It was a cold morning and my boss was just getting into work, ready to yell at me about yet another mistake I made. After getting an earful, and rightfully so, I asked to talk to her in private. Having never done this before, the first words that came out of my mouth were, “I think I want to resign.”
I’d just gone through some personal issues, which my boss was aware of and had already cut me some slack for, but I assured her it had nothing to do with this. Ultimately though, it’s what pushed me over the edge, but I had been thinking about it since the start of the year. I had been with the company for about 8 months at the time of resigning and the interest and desire to work in the advertising industry, which I previously wrote enthusiastically about starting in, had dwindled down to a point of almost hatred.
It was nothing against the company specifically, the work had just become dull and repetitive. There was no path up or around that fit my interests. I had a creative side of me just craving attention that wasn’t being satisfied here. I knew my time was up and that I could be happier.
The people, a second family – The main reason it was so hard to decide to let go; the people I met and bonded with 5 times a week, for 8 hours a day. I loved my team like family, being stuck in a small room with them for so long, you sort of had to. We were able to communicate effectively, work productively, and always have a good laugh. I was afraid I would never be able to find a team as awesome as this, the bar has been raised pretty high.
Unemployment – The one thing I kept hearing when I asked for advice was to secure a second job before leaving this one. The issue was I wanted to completely switch industries and get into a design role, which meant requiring a portfolio – something I don’t have. Yeah, I could totally work on it after work, but I didn’t have the drive to do so after an 8 hour day and an hour commute home. Some may say that I don’t want it as bad as I say I do, I just say I’m being realistic and know how my body and mind work.

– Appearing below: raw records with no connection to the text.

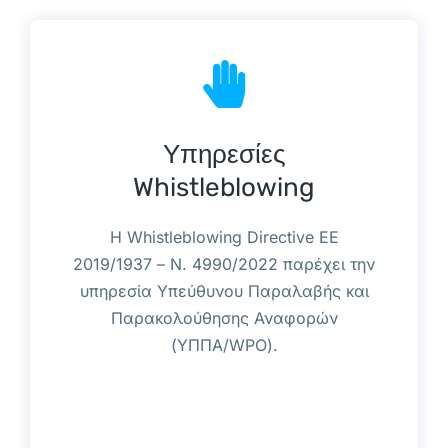
Υπηρεσίες
Whistleblowing
Η Whistleblowing Directive EE
2019/1937 – Ν. 4990/2022 παρέχει την
υπηρεσία Υπεύθυνου Παραλαβής και
Παρακολούθησης Αναφορών
(ΥΠΠΑ/WPO).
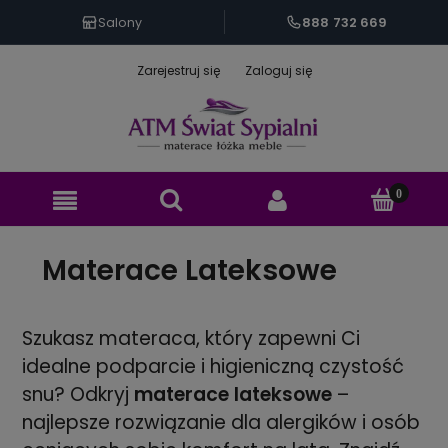
888 732 669
Salony
Zarejestruj się
Zaloguj się
Materace Lateksowe
Szukasz materaca, który zapewni Ci
idealne podparcie i higieniczną czystość
snu? Odkryj
materace lateksowe
–
najlepsze rozwiązanie dla alergików i osób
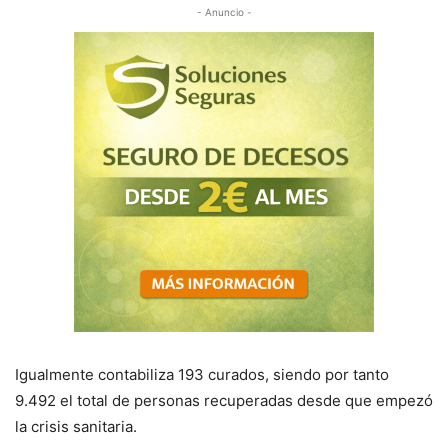
- Anuncio -
Igualmente contabiliza 193 curados, siendo por tanto
9.492 el total de personas recuperadas desde que empezó
la crisis sanitaria.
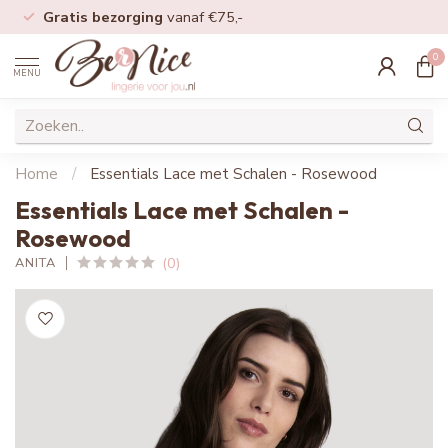
Gratis bezorging
vanaf €75,-
0
MENU
Home
/
Essentials Lace met Schalen - Rosewood
Essentials Lace met Schalen -
Rosewood
(0)
ANITA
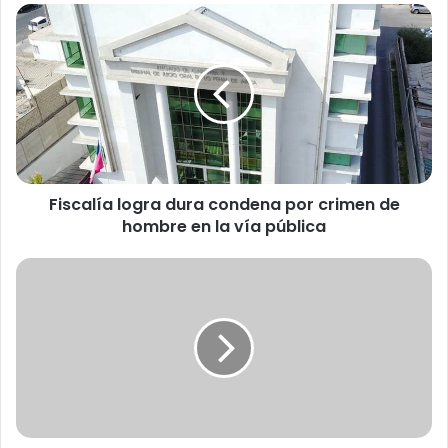
F
i
s
c
a
l
í
a
l
Fiscalía logra dura condena por crimen de
o
hombre en la vía pública
g
r
a
D
d
i
u
p
r
u
a
t
c
a
o
d
n
o
d
B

Money – Being unemployed means having no income. My parents were probably more worried about this than I was. But they’re old school; they believe in the 9 to 5 and getting home to your wife and kids and calling it a day. I respect them for what they’ve done for me, but there are too many opportunities nowadays to be living an old ideal. Thanks to my parents working so hard, I’m able to not have to worry about bills or live on my own yet and I plan to fully take advantage of that – why would you not?
Fortunately, the reasons to leave a stable job were greater than my concerns:
Time – I know how I work, learn, and operate. I need the time that a 9 to 5 job takes away from me to focus on what makes me happy to do.
Opportunities – I appreciate everything that the job has taught me, but it was not going to take me where I wanted to go. I jumped on this opportunity without a question, now I’m ready for the next.
Freedom – I don’t like calling it being ‘unemployed’ because I’m just as busy as when I was employed with other projects that are now steering me towards what I truly want to do.
I have been fortunate enough to meet some amazing, encouraging, and supportive people along the way and I’m thankful to have had and have them in my life. It’s scary not knowing where this is going to take me, but I’m also very excited. I have my goals and aspirations, I even wrote a letter to my future self, that will be sent to myself in a year and remind me how far I’ve gone.
I guess my takeaway is this: I knew I could do better and be happier and it was the worst feeling waking up every morning knowing that. I didn’t quit, I just closed one door so I could open another.
Now, I wake up every morning knowing I can work on what I love, do you?